2. There should be no such thing as a "thought crime." The government has no business monitoring what free people think.

3. Freedom of speech means that we all will be offended sometimes by what we hear or read. It is actually everyone's duty to be offended from time to time in a democracy. It is the price we pay for freedom and part of living in a democratic society. Anyone who does not like it can lump it or move to a country that has no free speech.

4. The best way to handle racists and bigots is to argue with them, refute them, mock them and get public opinion against them. That is how democracies function. We don't need the police to interfere as long as we all do our public duty to speak out. That is why the last thing we need is a "chill" on free speech.


Nathan said...

This is somewhat off-topic. I found some ironic results if you approach your creed theologically:

1. There are no human rights before God, and if there were, the right to speak freely would certainly not be one of them. We're not to speak his name in vain, for example.

2. Jesus taught that there is "thought sin" in the form of lust and hatred.

3. Paul teaches us that it is best to avoid scandalizing our fellow Christians through speech and actions.
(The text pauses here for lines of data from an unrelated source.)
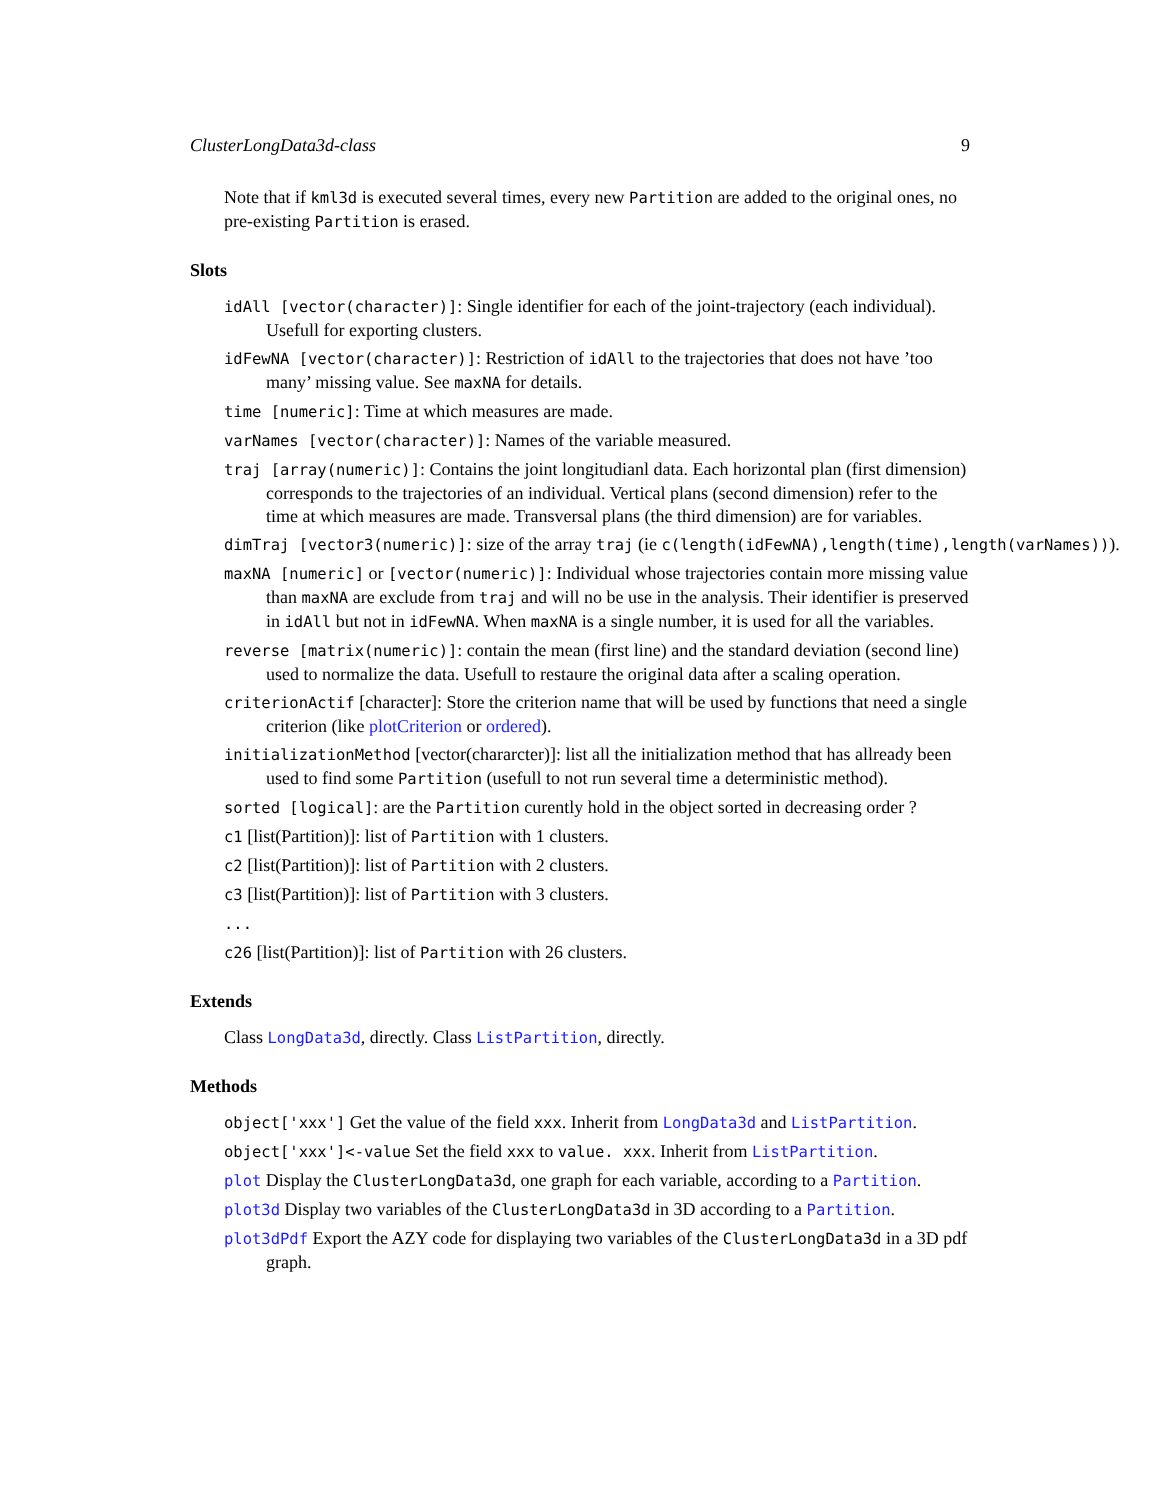ClusterLongData3d-class 9
Note that if kml3d is executed several times, every new Partition are added to the original ones, no pre-existing Partition is erased.
Slots
idAll [vector(character)]: Single identifier for each of the joint-trajectory (each individual). Usefull for exporting clusters.
idFewNA [vector(character)]: Restriction of idAll to the trajectories that does not have ’too many’ missing value. See maxNA for details.
time [numeric]: Time at which measures are made.
varNames [vector(character)]: Names of the variable measured.
traj [array(numeric)]: Contains the joint longitudianl data. Each horizontal plan (first dimension) corresponds to the trajectories of an individual. Vertical plans (second dimension) refer to the time at which measures are made. Transversal plans (the third dimension) are for variables.
dimTraj [vector3(numeric)]: size of the array traj (ie c(length(idFewNA),length(time),length(varNames))).
maxNA [numeric] or [vector(numeric)]: Individual whose trajectories contain more missing value than maxNA are exclude from traj and will no be use in the analysis. Their identifier is preserved in idAll but not in idFewNA. When maxNA is a single number, it is used for all the variables.
reverse [matrix(numeric)]: contain the mean (first line) and the standard deviation (second line) used to normalize the data. Usefull to restaure the original data after a scaling operation.
criterionActif [character]: Store the criterion name that will be used by functions that need a single criterion (like plotCriterion or ordered).
initializationMethod [vector(chararcter)]: list all the initialization method that has allready been used to find some Partition (usefull to not run several time a deterministic method).
sorted [logical]: are the Partition curently hold in the object sorted in decreasing order ?
c1 [list(Partition)]: list of Partition with 1 clusters.
c2 [list(Partition)]: list of Partition with 2 clusters.
c3 [list(Partition)]: list of Partition with 3 clusters.
...
c26 [list(Partition)]: list of Partition with 26 clusters.
Extends
Class LongData3d, directly. Class ListPartition, directly.
Methods
object['xxx'] Get the value of the field xxx. Inherit from LongData3d and ListPartition.
object['xxx']<-value Set the field xxx to value. xxx. Inherit from ListPartition.
plot Display the ClusterLongData3d, one graph for each variable, according to a Partition.
plot3d Display two variables of the ClusterLongData3d in 3D according to a Partition.
plot3dPdf Export the AZY code for displaying two variables of the ClusterLongData3d in a 3D pdf graph.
4. Peter taught that doing good (not speaking freely) is how God wants us to silence the ignorant talk of foolish men. (OK, these last 2 are a bit a stretch contextually, but you get the point.)

Now I am not trying to say that liberal democracy is bad. What I am saying is that it has some values (particularly in points 1 and 2) which are orthogonal or opposite to Christianity. Freedom of speech means freedom to blaspheme. I don't think that we should seek out a state which attempts to be a Christian theocracy. But this does provide some food for thought when considering political systems.

Craig Carter said...

1. God bestows human rights through the giving of His laws. He forbids murder; thereby bestowing upon all humans the right to enjoy living without the fear of being murdered. The state merely recognizes the reality instituted by God - or fails to do so.

I am aware of the philosophical issues surrounding "rights talk" and the criticisms. But in a secular society I believe it is legitimate for Christians to utilize this kind of speech as long as we are clear about where and by whom human rights are grounded (God not government).

2. Of course Jesus did. But do you think a fallen human government is the right agency to define, regulate and punish thought sin? God judges the heart. Human government judges deeds. The state is barely competent to judge deeds, let alone thought.

3. Paul indeed taught that. See #2above.

4. Peter indeed taught that. But no, I do not get your point.

Are you against a secular democracy upholding the right to blaspheme? If so, then you are well to the right of Pat Robertson and Charles Colson. They believe in free speech in a secular democracy.

Christian churches can indeed discipline their members for blasphemy, but I don't think that is the role of secular government. What I'm against is the government throwing me in jail, fining me, and sentencing me to "ideological re-eduction" for thought crime or offensive speech.

I think you need to figure out whether you want a Christian theocracy or not.

Nathan said...

I explicitly said that I did not want a Christian theocracy, but I guess you did not believe me. :-) I also said that I did not intend my post as a critique of democracy. I just found the juxtaposition interesting.

Craig Carter said...

Sorry if I seemed harsh to you. But you do realize, don't you, that there are a lot of liberal Christians who think it is just fine for the government to regulate and punish thought crime and take away free speech in the name of political correctness? And they try to justify it by referring to some of the passages you quoted. Then they call people like me "Constantinian"!